The French government’s claims of firmness in the face of militant Islamism now stand starkly refuted. Fundamentalist imam Hassan Iquioussen, served in July with an expulsion order by France’s interior ministry, should soon have his residency permit restored.
This Moroccan preacher was born in France where he has lived since birth. He resides near Valenciennes in the north of France, is married, and has five children and fifteen grandchildren. He has been accused by French authorities of having made anti-Semitic, homophobic, and sexist remarks in his public addresses. Famous for his preaching, he is known for having “trained” a whole generation in Islamist doxa through his harangues. Bernard Rougié, director of the Centre for Arab and Oriental Studies, stated in an interview with Le Figaro that
for the past twenty years, he [Iquioussen] has multiplied conferences in the mosques of northern France—the place where he was established—, in Île-de-France, and in Belgium, where, even more known than in France, he was regularly invited to Islamic institutes and amphitheatres in Brussels, including the very Catholic University of Saint-Louis.
Imam Hassan Iquioussen is an unavoidable figure for many radical Muslims in French-speaking countries. Bernard Rougié adds that “he gave his audience a strong community consciousness by politicising his religious affiliation.” Today, his sons are strongly involved in local politics in Denain, in the North of France, and intend to gain legitimacy through the ballot box. With them, Hassan Iquioussen’s objective is clearly to structure and strengthen a Muslim community vote.
The Islamist screeds which he had been repeating for twenty years fell under the jurisdiction of a French law that reinforces respect for republican principles—known as the law on separatism—which was voted upon and passed in August 2021. Under this law, the Islamist preacher was accused of “incitement to hatred.” Iquioussen had been labelled a “fiché S” (the French classification for dangerous radicalized people and potential terrorists) for 18 months, after which he was served with an expulsion order by the Ministry of the Interior. Although he was born in France, the imam had always stubbornly refused to acquire French nationality, leaving him vulnerable to deportation to Morocco, his family’s country of origin.
Minister of the Interior Gérald Darmanin had welcomed the legal firmness with which the Imam was treated.
It was, however, a firmness that was quickly put to the test.
The news of his arrest and order for expulsion triggered a wave of indignation from a whole series of associations that denounced, since the vote on the 2021 law, a supposed “state Islamophobia” on the part of the French government. Moreover, given the imam’s popularity, no less than twenty mosques in the Hauts-de-France region, where he is based, signed a petition to show their solidarity with Iquioussen.
But far more sensational news came from the Paris administrative court. It got involved in the imam’s case and against all odds suspended the expulsion order on Friday, August 5th. Their justification: his expulsion “would cause a disproportionate attack on his private and family life.”

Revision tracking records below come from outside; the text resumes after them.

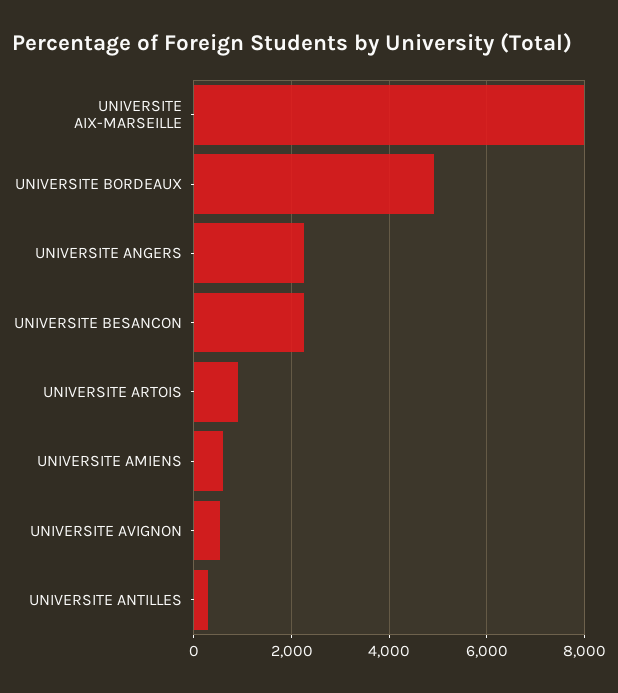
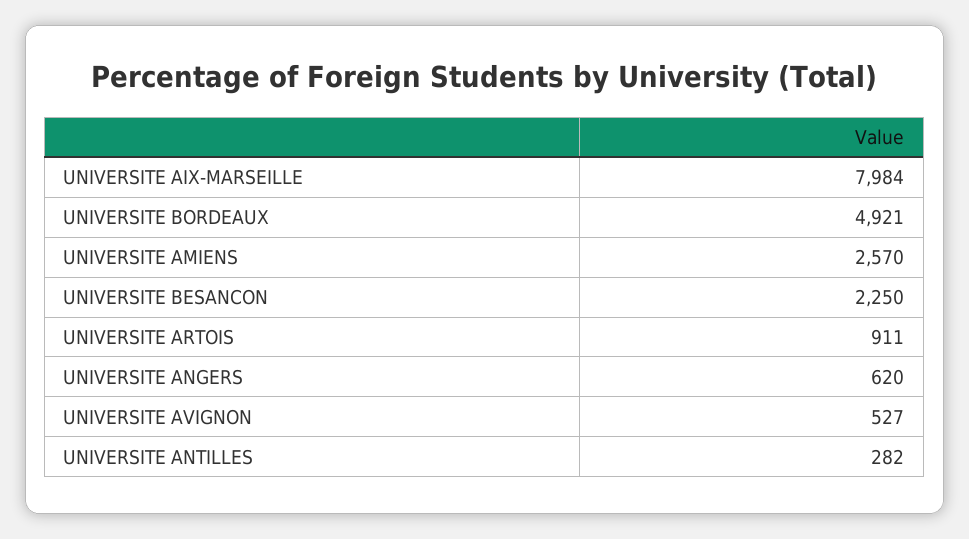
  {
    "UNIVERSITE AIX-MARSEILLE": 7984,
    "UNIVERSITE BORDEAUX": 4921,
-   "UNIVERSITE ANGERS": 2200,
+   "UNIVERSITE ANGERS": 620,
    "UNIVERSITE BESANCON": 2250,
    "UNIVERSITE ARTOIS": 911,
-   "UNIVERSITE AMIENS": 600,
+   "UNIVERSITE AMIENS": 2570,
    "UNIVERSITE AVIGNON": 527,
    "UNIVERSITE ANTILLES": 282
  }

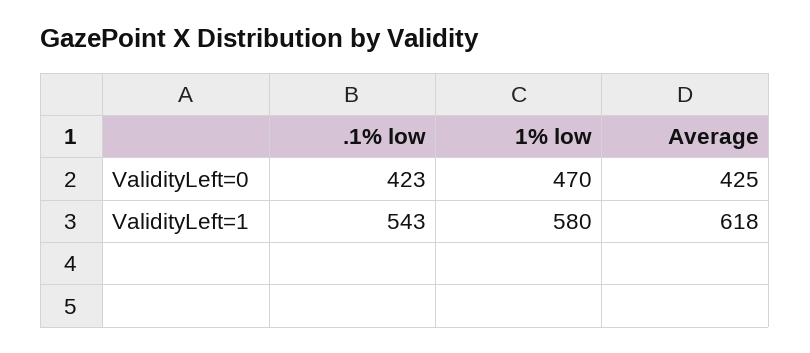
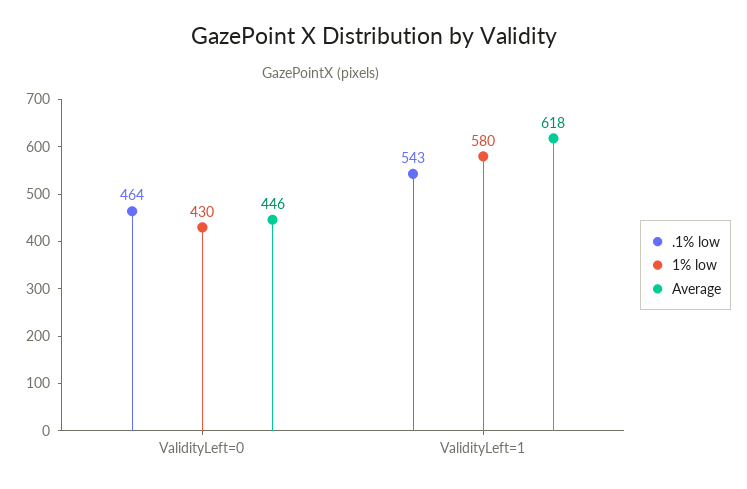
  {
    ".1% low": {
-     "ValidityLeft=0": 423,
+     "ValidityLeft=0": 464,
      "ValidityLeft=1": 543
    },
    "1% low": {
-     "ValidityLeft=0": 470,
+     "ValidityLeft=0": 430,
      "ValidityLeft=1": 580
    },
    "Average": {
-     "ValidityLeft=0": 425,
+     "ValidityLeft=0": 446,
      "ValidityLeft=1": 618
    }
  }

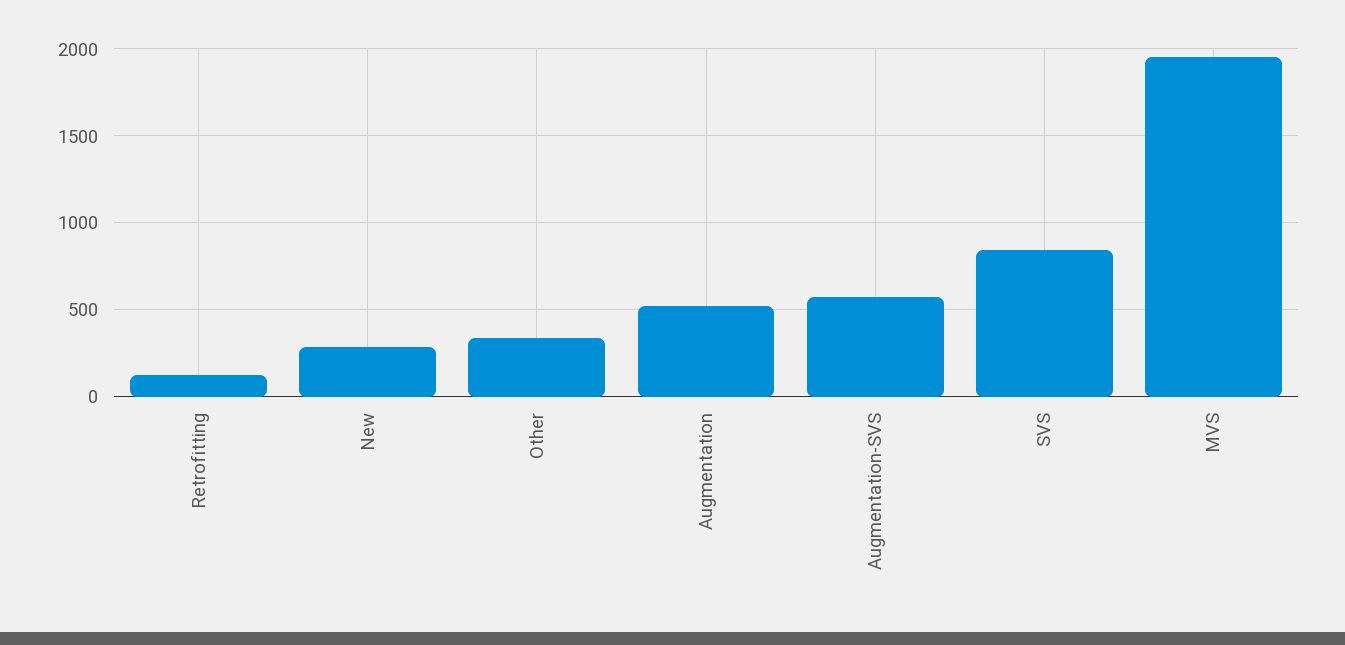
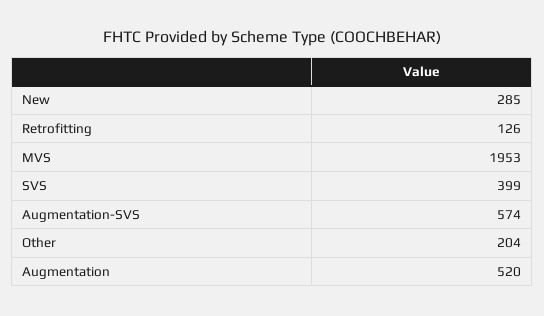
  {
    "Retrofitting": 126,
    "New": 285,
-   "Other": 350,
+   "Other": 204,
    "Augmentation": 520,
    "Augmentation-SVS": 574,
-   "SVS": 850,
+   "SVS": 399,
    "MVS": 1953
  }

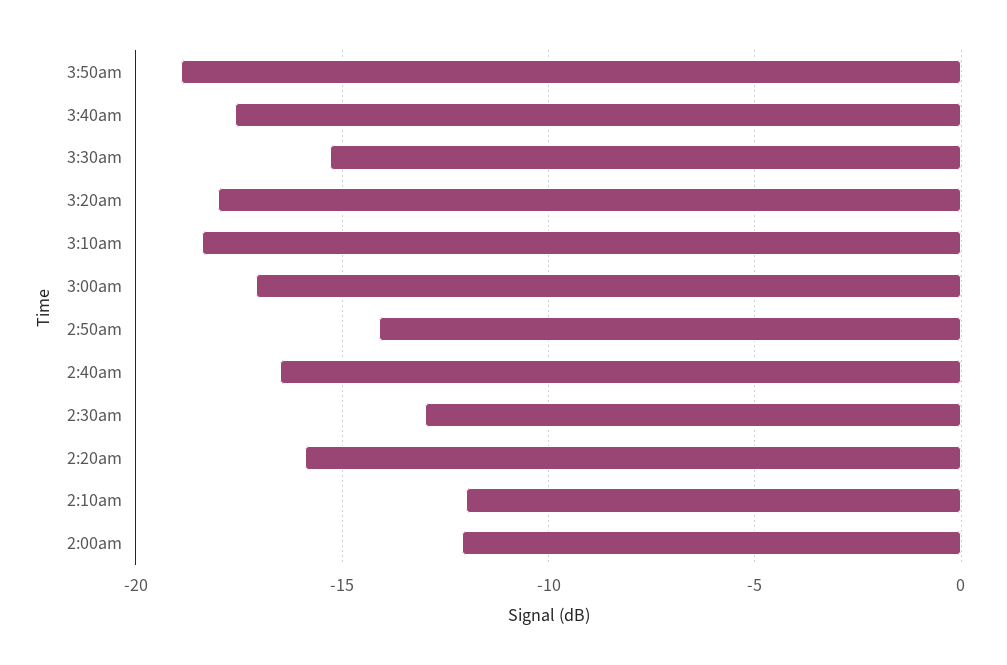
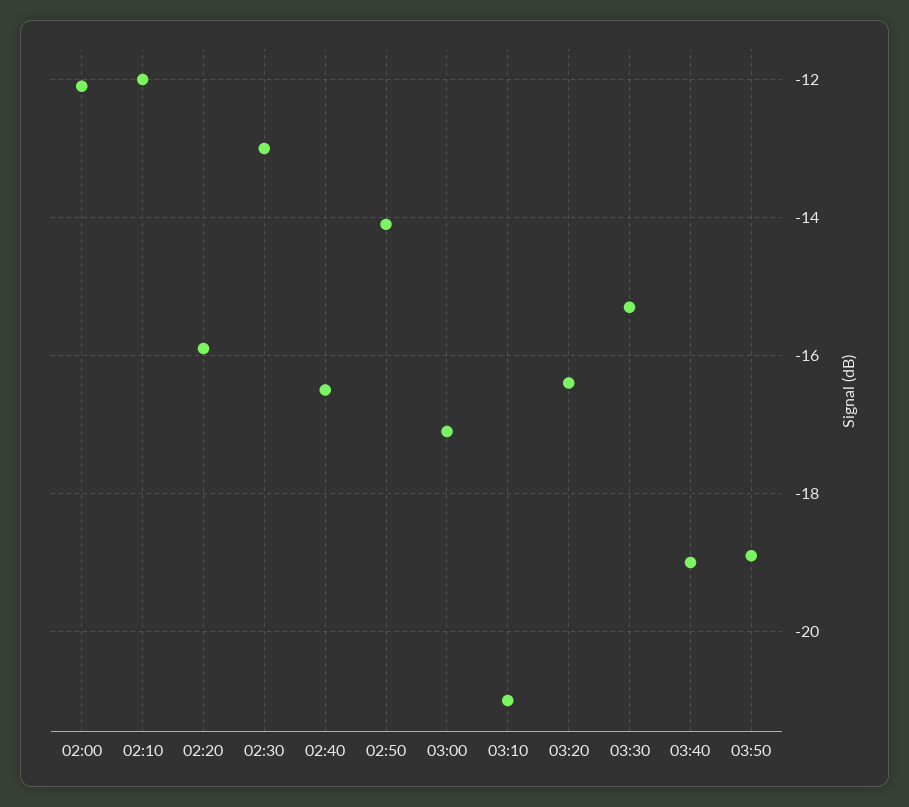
  {
    "3:50am": -19,
-   "3:40am": -17.5,
+   "3:40am": -19,
    "3:30am": -15.5,
-   "3:20am": -18,
+   "3:20am": -16.5,
-   "3:10am": -18.5,
+   "3:10am": -21,
    "3:00am": -17,
    "2:50am": -14,
    "2:40am": -16.5,
    "2:30am": -13,
    "2:20am": -16,
    "2:10am": -12,
    "2:00am": -12
  }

The sole reason drawn from the existence of acts of explicit and deliberate provocation to discrimination against women cannot justify the expulsion measure without causing a serious and manifestly disproportionate infringement of his right to lead a normal private and family life.
The court also condemned what they termed “conspiracy remarks” made against Imam Iquioussen, thus wrapping him in the mantle of victimhood.
An arm wrestling now begins. Gérald Darmanin immediately announced his intention to appeal the court’s decision before the supreme jurisdiction of the Council of State. In this case, his political credibility is at stake, as he has been outspoken in recent weeks about his intention to wage war on Islamism on French soil in all its forms—under the dubious gaze of the opposition from the Rassemblement National, which urges him to go further, and to strike harder.
In the case of Imam Iquioussen, Gérald Darmanin found an unexpected ally in the European Court of Human Rights, which ruled against the suspension of the expulsion on Thursday August 4th, just before the administrative court of Paris issued its own sentence.